# MS Excel 2007 doesn't trust winsock controls



## ColdBear (May 20, 2009)

I recently updated to Excel 2007 (SP2). Something strange happened when I tried to open a macro that I’d written in Excel 2003: The winsock controls had disappeared off the user form. When I tried to add a MS Winsock Control (version 6) back into the form, an error popped up: “The subject is not trusted for the specified action.” That’s where I’m stuck, nothing google drags up seems to help. The macro editor is using MS Visual Basic 6.5. 
Please Help! Its driving me nuts!

Thanks,
Daniel


----------



## Earlymeadow (Aug 26, 2009)

I found the solution for office 2003, I hope it works for 2007 

Change the following key in the registry (start - run, regedit)

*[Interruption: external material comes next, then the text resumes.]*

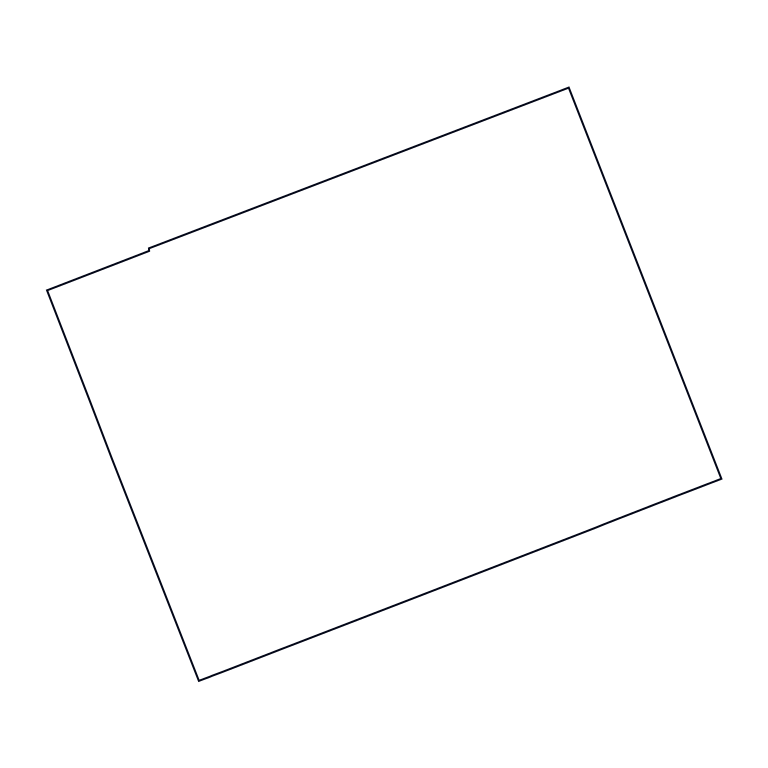 Niobrara, Wyoming, United States of America, rotated 69°
{"feature_id": "52423323B65345552187242", "entity_name": "Niobrara", "entity_type": "district", "adm_level": 2, "iso_a3": "USA", "parent_name": "United States of America", "parent_adm1": "Wyoming", "projection": "natural_earth1", "projection_center": [-104.247, 43.056], "detail": "fine", "context": "isolated", "style": "outline", "palette": "ink", "viewbox_px": 768, "rotation_deg": 69, "n_neighbors": 0, "source": "geoboundaries", "source_scale": "gbopen_adm2", "svg_char_len": 441}
<svg xmlns="http://www.w3.org/2000/svg" viewBox="0 0 768 768"><g transform="rotate(69 384 384)"><path d="M593.4,103.0L173.5,105.3L173.1,554.8L175.6,555.6L175.8,665.0L294.0,664.7L355.8,664.8L594.8,663.2L594.9,651.2L594.8,649.2L594.9,639.1L594.7,576.3L594.7,573.4L594.5,418.7L594.0,237.1L593.9,232.5L593.8,227.9L593.7,214.4L593.5,173.5L593.4,149.7L593.4,119.0L593.4,103.2L593.4,103.0Z" fill="none" stroke="#020617" stroke-width="2"/></g></svg>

HKEY_LOCAL_MACHINE\SOFTWARE\Microsoft\Internet Explorer\ActiveX Compatibility\{248DD896-BB45-11CF-9ABC-0080C7E7B78D}

"Compatibility Flags"=dword:00000000

This disables killbits for the winsock control. Should you wish to use other controls (activeX) in excel (or any other ofice product for that matter), search the class id for that control and chech it's flags in this registry key. 

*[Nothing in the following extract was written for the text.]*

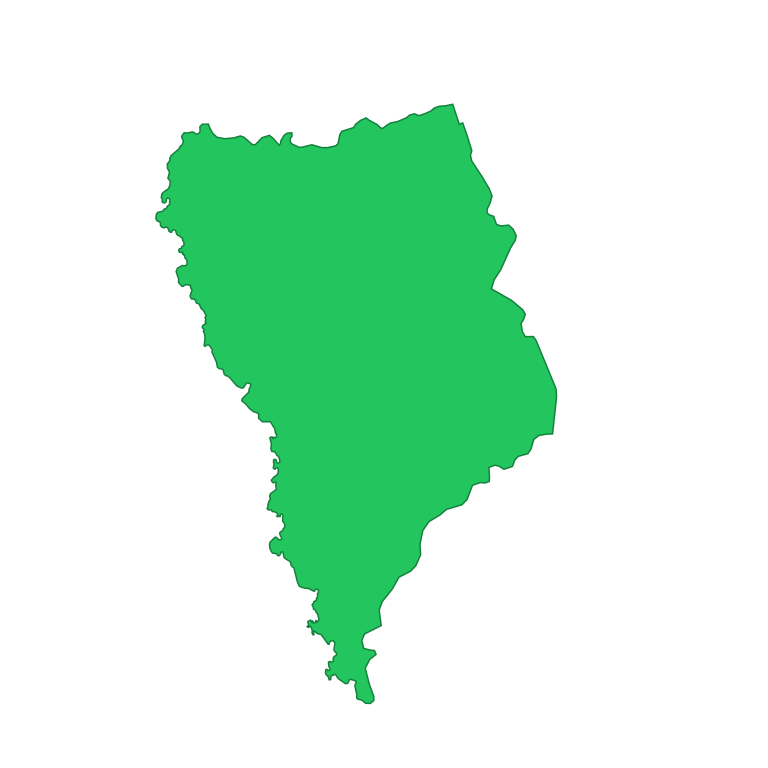 Plácido Rosas, Cerro Largo, Uruguay (Mercator projection), rotated 73°
{"feature_id": "84410073B56637249080242", "entity_name": "Plácido Rosas", "entity_type": "district", "adm_level": 2, "iso_a3": "URY", "parent_name": "Uruguay", "parent_adm1": "Cerro Largo", "projection": "mercator", "projection_center": [-53.692, -32.681], "detail": "fine", "context": "isolated", "style": "filled", "palette": "green", "viewbox_px": 768, "rotation_deg": 73, "n_neighbors": 0, "source": "geoboundaries", "source_scale": "gbopen_adm2", "svg_char_len": 6149}
<svg xmlns="http://www.w3.org/2000/svg" viewBox="0 0 768 768"><g transform="rotate(73 384 384)"><path d="M481.0,237.4L446.4,222.6L438.8,220.9L387.0,225.8L382.3,227.3L380.0,235.1L374.0,236.4L366.1,235.1L363.1,231.7L358.7,228.5L353.8,229.5L341.4,237.5L324.4,253.5L316.5,248.1L308.8,238.9L290.8,223.1L285.0,216.5L280.8,214.2L273.8,215.2L268.5,218.3L267.1,225.9L264.3,229.8L255.7,230.1L253.1,233.8L250.4,235.5L246.4,233.8L242.2,229.9L235.9,225.7L228.0,226.3L214.8,229.5L196.3,234.9L190.5,234.4L186.5,231.8L170.6,231.9L157.3,232.4L157.6,236.1L136.6,236.5L136.0,243.4L134.6,249.8L134.8,255.3L136.6,259.2L137.4,265.6L137.7,272.0L134.5,275.8L134.3,281.0L136.0,284.7L137.0,294.4L136.3,301.4L137.4,305.7L139.3,310.8L137.4,312.8L134.1,314.5L127.4,321.1L124.3,323.3L125.1,329.5L127.3,335.2L129.9,337.9L130.0,350.5L132.6,353.3L140.7,357.7L142.1,360.6L141.4,369.1L139.7,374.5L134.1,383.1L133.6,392.7L133.0,395.8L127.0,402.4L123.8,402.7L121.6,401.6L120.1,399.5L116.8,398.7L115.8,403.4L117.1,407.0L121.3,411.6L123.8,412.6L124.9,414.5L116.8,418.1L112.7,420.9L112.8,428.6L117.6,437.3L116.3,440.1L107.0,445.8L104.8,448.9L104.7,455.7L102.9,464.5L99.4,471.4L94.5,474.4L88.5,475.7L84.1,476.0L82.5,481.7L83.7,484.1L84.4,485.0L88.5,485.9L89.7,487.0L90.5,489.2L90.4,490.2L87.5,492.6L86.8,493.8L86.5,499.0L85.2,501.6L87.9,505.0L88.7,505.3L93.0,504.8L96.4,507.1L96.9,509.1L99.3,511.5L103.2,520.6L105.5,522.9L107.6,523.4L110.3,526.9L114.5,528.0L118.7,527.2L124.1,530.5L127.4,529.2L131.2,530.5L134.2,533.0L136.1,538.8L137.3,540.9L140.7,542.5L142.2,542.1L145.3,542.9L146.8,540.9L146.2,539.2L143.6,537.9L143.1,537.2L143.0,536.2L143.4,535.5L145.3,534.9L146.8,535.2L147.4,536.0L149.6,536.4L150.7,539.3L151.9,540.1L152.6,541.8L152.4,543.0L154.1,544.9L153.7,550.1L155.0,552.0L159.1,553.8L161.5,553.4L163.5,551.1L164.4,550.7L167.2,551.4L168.9,550.7L170.3,549.0L170.1,546.4L171.0,545.4L172.8,544.9L175.1,544.9L176.6,543.7L176.6,542.5L174.9,541.3L175.1,539.6L176.9,538.2L178.6,538.6L180.6,538.2L181.9,537.4L182.5,536.1L184.2,535.5L185.7,534.0L187.7,534.6L189.9,533.9L192.3,534.5L193.3,535.9L193.3,536.9L195.0,538.2L194.9,539.9L195.8,541.1L196.8,541.4L198.1,541.1L198.7,540.4L199.0,538.2L199.7,537.8L200.6,538.6L201.2,538.6L202.3,537.3L205.6,537.4L207.5,536.4L210.9,536.9L212.7,538.3L212.9,539.7L211.7,542.3L212.9,547.7L215.7,549.9L223.5,549.7L227.0,550.8L231.5,548.6L231.9,547.6L231.0,545.1L231.8,542.5L233.3,540.1L235.4,540.8L238.0,540.1L242.9,543.6L243.9,543.8L246.3,543.3L247.7,540.1L251.6,539.8L253.5,537.4L258.6,536.8L260.5,535.3L266.6,534.1L268.1,535.7L270.2,535.4L272.1,536.8L273.8,536.3L275.1,540.3L277.0,541.3L278.9,540.3L280.5,540.7L280.9,541.4L283.1,540.9L287.6,541.6L294.8,544.8L295.6,544.2L295.0,541.6L295.3,540.2L297.5,539.2L301.1,538.2L303.2,539.2L314.2,537.8L319.1,538.4L321.1,537.1L322.2,534.7L323.4,533.7L328.0,533.9L329.6,533.0L330.9,531.0L332.5,529.8L342.6,525.4L345.5,522.5L346.5,520.6L346.5,519.5L343.0,515.3L343.1,513.8L345.1,511.5L345.9,511.5L349.7,514.6L352.3,515.7L356.6,523.9L358.5,524.9L362.6,522.1L368.6,519.6L372.2,516.9L375.0,513.3L376.1,512.7L380.2,513.9L384.7,511.2L386.4,504.8L387.5,503.4L392.6,502.3L394.0,501.5L399.7,502.1L400.7,501.3L403.0,502.4L403.6,503.5L402.8,505.2L403.6,505.8L403.3,506.3L401.9,506.5L401.7,507.9L402.1,508.9L408.8,509.3L412.9,511.2L415.5,511.0L417.3,508.0L420.7,507.3L422.2,506.3L424.2,505.8L428.1,506.4L428.8,507.8L428.1,509.2L427.4,509.6L425.2,509.2L424.0,510.6L424.2,511.7L426.9,512.7L428.1,512.4L431.5,514.3L432.6,514.3L433.6,513.1L432.7,511.7L432.9,510.5L434.9,509.9L438.1,511.4L439.8,513.0L440.5,515.8L443.0,519.9L444.1,519.9L446.2,518.8L446.1,516.8L446.3,516.1L446.9,515.9L448.9,517.0L453.3,517.8L455.7,524.6L457.4,526.0L458.8,526.4L460.5,526.0L462.6,528.4L465.7,530.4L467.3,530.7L468.6,532.1L469.7,532.0L470.7,531.1L471.5,528.6L473.2,528.2L474.7,525.2L477.0,523.7L478.3,523.8L478.9,525.2L479.6,524.9L480.3,522.0L478.3,521.3L478.5,519.7L480.0,519.1L485.6,521.0L488.2,520.1L490.8,520.1L492.0,520.9L492.9,522.7L494.5,523.7L495.3,526.6L495.9,527.2L496.7,527.5L502.3,527.0L502.7,528.0L502.4,529.6L501.4,530.7L499.1,531.7L498.8,532.5L498.8,533.4L502.0,539.3L503.6,540.3L507.2,541.1L510.6,540.9L513.1,540.1L514.6,536.7L517.1,535.6L517.6,534.7L517.1,533.5L514.6,531.4L514.8,530.2L515.7,529.8L519.7,530.3L521.4,530.0L526.7,525.5L529.6,525.9L531.9,525.2L533.4,523.9L548.0,524.7L552.4,524.2L554.1,522.6L556.4,518.9L557.5,516.0L561.6,511.8L561.8,510.9L560.3,510.0L561.1,507.3L562.6,507.1L564.2,507.8L564.9,508.9L568.6,509.9L569.1,511.3L570.2,511.4L571.3,512.5L571.6,514.8L572.5,515.1L573.3,515.8L573.4,516.7L574.5,517.4L575.6,516.9L578.6,517.2L580.3,515.6L582.3,515.6L585.3,514.6L587.6,515.0L589.2,514.7L591.6,516.3L592.2,517.4L592.0,518.0L590.6,517.8L590.3,518.2L592.1,519.1L592.1,520.5L591.2,522.3L590.4,521.2L589.6,521.8L589.6,522.9L588.4,523.2L588.7,525.9L589.2,526.4L593.4,526.6L593.5,527.4L593.1,527.8L593.5,528.4L594.7,527.4L594.2,525.2L595.2,524.7L598.7,524.7L601.0,525.6L603.1,525.3L603.2,524.3L600.2,523.6L599.9,522.7L603.1,520.8L605.1,517.4L616.5,513.5L616.9,512.7L614.4,511.0L614.3,509.2L614.7,507.8L617.2,506.6L623.5,509.6L625.4,509.3L627.1,508.3L628.9,508.4L629.8,509.5L629.9,511.2L631.0,512.5L634.6,513.8L634.7,515.6L633.7,516.5L633.5,517.7L633.9,518.5L638.1,519.3L640.1,518.9L641.6,519.3L641.9,520.4L640.0,522.5L640.4,523.3L643.3,524.5L645.3,524.2L647.5,522.9L650.9,522.9L651.1,521.4L648.1,520.2L647.4,519.3L647.8,517.6L647.2,516.2L648.2,515.0L652.1,514.1L659.2,508.6L659.7,506.3L656.7,503.5L656.7,502.3L659.5,498.1L660.9,497.7L663.1,499.6L664.8,500.2L673.0,500.8L676.2,501.9L677.6,501.4L679.7,497.8L684.0,494.8L685.5,490.4L683.7,486.3L680.0,485.1L666.6,485.8L650.2,485.0L643.2,478.1L640.3,470.7L636.1,471.0L634.4,475.1L630.9,480.7L622.5,480.2L617.3,475.5L614.2,457.3L598.7,454.7L591.5,449.2L582.5,436.0L573.1,426.1L570.8,413.4L567.2,406.8L558.0,398.9L547.9,396.5L535.3,389.6L528.7,381.1L525.7,369.0L522.2,361.0L522.3,344.8L518.6,338.2L506.7,329.0L506.4,320.8L508.2,316.3L508.0,311.9L504.1,310.4L494.5,308.1L494.0,301.8L496.2,298.0L500.6,294.3L500.4,285.3L494.9,281.0L492.4,276.7L492.7,266.8L489.4,262.6L480.8,256.9L478.5,250.8L479.5,243.1L481.0,237.4Z" fill="#22c55e" stroke="#15803d" stroke-width="1.5"/></g></svg>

I found the solution here:
http://groups.google.com/group/micr...read/thread/3ef04a2f2a8cef1e/76252635e022bb41

Greetings,

Peter.


----------



## Kathy Lee (Jul 20, 2009)

Every time I press *Ctrl+s *the followowing error pops up in a single Excel file. How can I get rid of it? It only happens to one single file. I am not sure what I have done to this file.


----------



## ColdBear (May 20, 2009)

Thanks Earlymeadow!! Works like a charm! With the Killbit set, the winsock icons are gone, with the killbit deleted, the icons reappear! 
Many thanks!!


----------